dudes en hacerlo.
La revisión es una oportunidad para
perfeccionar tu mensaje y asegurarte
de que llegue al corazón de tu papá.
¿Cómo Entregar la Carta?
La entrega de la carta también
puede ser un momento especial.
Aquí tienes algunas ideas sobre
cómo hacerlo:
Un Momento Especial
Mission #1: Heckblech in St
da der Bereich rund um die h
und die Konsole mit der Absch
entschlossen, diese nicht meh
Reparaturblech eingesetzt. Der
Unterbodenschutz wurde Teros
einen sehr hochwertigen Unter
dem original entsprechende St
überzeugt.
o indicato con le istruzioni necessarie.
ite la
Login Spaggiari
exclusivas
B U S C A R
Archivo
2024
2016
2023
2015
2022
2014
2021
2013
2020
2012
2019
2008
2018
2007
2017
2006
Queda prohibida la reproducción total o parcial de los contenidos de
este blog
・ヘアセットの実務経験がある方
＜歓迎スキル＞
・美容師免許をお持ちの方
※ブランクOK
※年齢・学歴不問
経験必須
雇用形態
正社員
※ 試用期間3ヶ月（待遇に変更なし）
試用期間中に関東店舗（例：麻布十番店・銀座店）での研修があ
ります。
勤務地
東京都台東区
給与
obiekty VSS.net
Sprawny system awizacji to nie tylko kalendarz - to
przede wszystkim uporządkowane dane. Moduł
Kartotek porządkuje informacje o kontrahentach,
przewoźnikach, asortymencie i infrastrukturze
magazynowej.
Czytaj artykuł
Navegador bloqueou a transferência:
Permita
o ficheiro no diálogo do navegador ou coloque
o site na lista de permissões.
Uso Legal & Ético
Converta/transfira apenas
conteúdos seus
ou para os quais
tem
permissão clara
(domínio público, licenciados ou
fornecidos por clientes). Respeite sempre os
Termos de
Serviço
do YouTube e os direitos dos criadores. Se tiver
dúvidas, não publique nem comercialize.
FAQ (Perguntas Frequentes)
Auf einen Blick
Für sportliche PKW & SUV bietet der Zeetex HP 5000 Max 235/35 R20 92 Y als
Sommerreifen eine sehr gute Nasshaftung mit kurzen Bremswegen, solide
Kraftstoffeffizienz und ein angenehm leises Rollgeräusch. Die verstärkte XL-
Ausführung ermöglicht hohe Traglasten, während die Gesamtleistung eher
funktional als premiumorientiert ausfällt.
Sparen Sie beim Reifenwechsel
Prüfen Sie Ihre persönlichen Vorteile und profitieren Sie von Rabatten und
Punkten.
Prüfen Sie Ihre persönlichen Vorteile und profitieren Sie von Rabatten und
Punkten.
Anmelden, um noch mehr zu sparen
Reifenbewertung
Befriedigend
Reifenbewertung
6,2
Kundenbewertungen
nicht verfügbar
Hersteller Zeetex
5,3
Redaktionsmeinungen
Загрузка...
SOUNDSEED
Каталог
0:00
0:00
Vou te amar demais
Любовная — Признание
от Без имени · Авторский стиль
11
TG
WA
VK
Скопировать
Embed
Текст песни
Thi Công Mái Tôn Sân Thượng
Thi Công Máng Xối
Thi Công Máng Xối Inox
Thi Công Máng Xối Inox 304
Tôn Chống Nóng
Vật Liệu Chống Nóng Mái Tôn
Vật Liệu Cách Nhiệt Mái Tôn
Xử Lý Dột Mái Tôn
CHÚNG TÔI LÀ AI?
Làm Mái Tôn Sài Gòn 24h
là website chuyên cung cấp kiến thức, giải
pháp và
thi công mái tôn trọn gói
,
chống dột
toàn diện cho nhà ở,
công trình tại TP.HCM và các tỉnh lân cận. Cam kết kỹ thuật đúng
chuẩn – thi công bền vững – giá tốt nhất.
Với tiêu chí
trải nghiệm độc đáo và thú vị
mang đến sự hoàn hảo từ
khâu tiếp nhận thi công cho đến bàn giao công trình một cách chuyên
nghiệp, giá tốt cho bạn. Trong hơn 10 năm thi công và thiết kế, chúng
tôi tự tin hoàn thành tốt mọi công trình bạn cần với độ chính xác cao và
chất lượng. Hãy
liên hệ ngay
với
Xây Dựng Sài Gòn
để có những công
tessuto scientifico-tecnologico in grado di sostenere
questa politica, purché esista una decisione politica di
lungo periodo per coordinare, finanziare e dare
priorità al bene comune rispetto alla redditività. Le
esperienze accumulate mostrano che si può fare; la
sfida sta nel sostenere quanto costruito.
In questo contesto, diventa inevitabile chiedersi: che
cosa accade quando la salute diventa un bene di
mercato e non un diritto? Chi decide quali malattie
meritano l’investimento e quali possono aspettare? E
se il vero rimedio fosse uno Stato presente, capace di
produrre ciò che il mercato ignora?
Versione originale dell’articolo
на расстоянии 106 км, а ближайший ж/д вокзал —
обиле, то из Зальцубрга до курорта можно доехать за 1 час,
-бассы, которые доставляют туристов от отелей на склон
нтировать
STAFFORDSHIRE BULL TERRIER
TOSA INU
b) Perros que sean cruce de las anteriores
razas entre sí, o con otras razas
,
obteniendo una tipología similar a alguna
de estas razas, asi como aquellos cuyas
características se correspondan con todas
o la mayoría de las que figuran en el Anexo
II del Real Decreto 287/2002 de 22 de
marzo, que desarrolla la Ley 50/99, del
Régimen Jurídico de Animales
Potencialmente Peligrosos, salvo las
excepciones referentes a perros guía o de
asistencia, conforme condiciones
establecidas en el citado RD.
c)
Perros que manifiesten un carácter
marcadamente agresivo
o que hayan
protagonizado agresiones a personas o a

____

__Task to carry out__
In full and without alteration, return every line above.

__Finished task__
dudes en hacerlo.
La revisión es una oportunidad para
perfeccionar tu mensaje y asegurarte
de que llegue al corazón de tu papá.
¿Cómo Entregar la Carta?
La entrega de la carta también
puede ser un momento especial.
Aquí tienes algunas ideas sobre
cómo hacerlo:
Un Momento Especial
Mission #1: Heckblech in St
da der Bereich rund um die h
und die Konsole mit der Absch
entschlossen, diese nicht meh
Reparaturblech eingesetzt. Der
Unterbodenschutz wurde Teros
einen sehr hochwertigen Unter
dem original entsprechende St
überzeugt.
o indicato con le istruzioni necessarie.
ite la
Login Spaggiari
exclusivas
B U S C A R
Archivo
2024
2016
2023
2015
2022
2014
2021
2013
2020
2012
2019
2008
2018
2007
2017
2006
Queda prohibida la reproducción total o parcial de los contenidos de
este blog
・ヘアセットの実務経験がある方
＜歓迎スキル＞
・美容師免許をお持ちの方
※ブランクOK
※年齢・学歴不問
経験必須
雇用形態
正社員
※ 試用期間3ヶ月（待遇に変更なし）
試用期間中に関東店舗（例：麻布十番店・銀座店）での研修があ
ります。
勤務地
東京都台東区
給与
obiekty VSS.net
Sprawny system awizacji to nie tylko kalendarz - to
przede wszystkim uporządkowane dane. Moduł
Kartotek porządkuje informacje o kontrahentach,
przewoźnikach, asortymencie i infrastrukturze
magazynowej.
Czytaj artykuł
Navegador bloqueou a transferência:
Permita
o ficheiro no diálogo do navegador ou coloque
o site na lista de permissões.
Uso Legal & Ético
Converta/transfira apenas
conteúdos seus
ou para os quais
tem
permissão clara
(domínio público, licenciados ou
fornecidos por clientes). Respeite sempre os
Termos de
Serviço
do YouTube e os direitos dos criadores. Se tiver
dúvidas, não publique nem comercialize.
FAQ (Perguntas Frequentes)
Auf einen Blick
Für sportliche PKW & SUV bietet der Zeetex HP 5000 Max 235/35 R20 92 Y als
Sommerreifen eine sehr gute Nasshaftung mit kurzen Bremswegen, solide
Kraftstoffeffizienz und ein angenehm leises Rollgeräusch. Die verstärkte XL-
Ausführung ermöglicht hohe Traglasten, während die Gesamtleistung eher
funktional als premiumorientiert ausfällt.
Sparen Sie beim Reifenwechsel
Prüfen Sie Ihre persönlichen Vorteile und profitieren Sie von Rabatten und
Punkten.
Prüfen Sie Ihre persönlichen Vorteile und profitieren Sie von Rabatten und
Punkten.
Anmelden, um noch mehr zu sparen
Reifenbewertung
Befriedigend
Reifenbewertung
6,2
Kundenbewertungen
nicht verfügbar
Hersteller Zeetex
5,3
Redaktionsmeinungen
Загрузка...
SOUNDSEED
Каталог
0:00
0:00
Vou te amar demais
Любовная — Признание
от Без имени · Авторский стиль
11
TG
WA
VK
Скопировать
Embed
Текст песни
Thi Công Mái Tôn Sân Thượng
Thi Công Máng Xối
Thi Công Máng Xối Inox
Thi Công Máng Xối Inox 304
Tôn Chống Nóng
Vật Liệu Chống Nóng Mái Tôn
Vật Liệu Cách Nhiệt Mái Tôn
Xử Lý Dột Mái Tôn
CHÚNG TÔI LÀ AI?
Làm Mái Tôn Sài Gòn 24h
là website chuyên cung cấp kiến thức, giải
pháp và
thi công mái tôn trọn gói
,
chống dột
toàn diện cho nhà ở,
công trình tại TP.HCM và các tỉnh lân cận. Cam kết kỹ thuật đúng
chuẩn – thi công bền vững – giá tốt nhất.
Với tiêu chí
trải nghiệm độc đáo và thú vị
mang đến sự hoàn hảo từ
khâu tiếp nhận thi công cho đến bàn giao công trình một cách chuyên
nghiệp, giá tốt cho bạn. Trong hơn 10 năm thi công và thiết kế, chúng
tôi tự tin hoàn thành tốt mọi công trình bạn cần với độ chính xác cao và
chất lượng. Hãy
liên hệ ngay
với
Xây Dựng Sài Gòn
để có những công
tessuto scientifico-tecnologico in grado di sostenere
questa politica, purché esista una decisione politica di
lungo periodo per coordinare, finanziare e dare
priorità al bene comune rispetto alla redditività. Le
esperienze accumulate mostrano che si può fare; la
sfida sta nel sostenere quanto costruito.
In questo contesto, diventa inevitabile chiedersi: che
cosa accade quando la salute diventa un bene di
mercato e non un diritto? Chi decide quali malattie
meritano l’investimento e quali possono aspettare? E
se il vero rimedio fosse uno Stato presente, capace di
produrre ciò che il mercato ignora?
Versione originale dell’articolo
на расстоянии 106 км, а ближайший ж/д вокзал —
обиле, то из Зальцубрга до курорта можно доехать за 1 час,
-бассы, которые доставляют туристов от отелей на склон
нтировать
STAFFORDSHIRE BULL TERRIER
TOSA INU
b) Perros que sean cruce de las anteriores
razas entre sí, o con otras razas
,
obteniendo una tipología similar a alguna
de estas razas, asi como aquellos cuyas
características se correspondan con todas
o la mayoría de las que figuran en el Anexo
II del Real Decreto 287/2002 de 22 de
marzo, que desarrolla la Ley 50/99, del
Régimen Jurídico de Animales
Potencialmente Peligrosos, salvo las
excepciones referentes a perros guía o de
asistencia, conforme condiciones
establecidas en el citado RD.
c)
Perros que manifiesten un carácter
marcadamente agresivo
o que hayan
protagonizado agresiones a personas o a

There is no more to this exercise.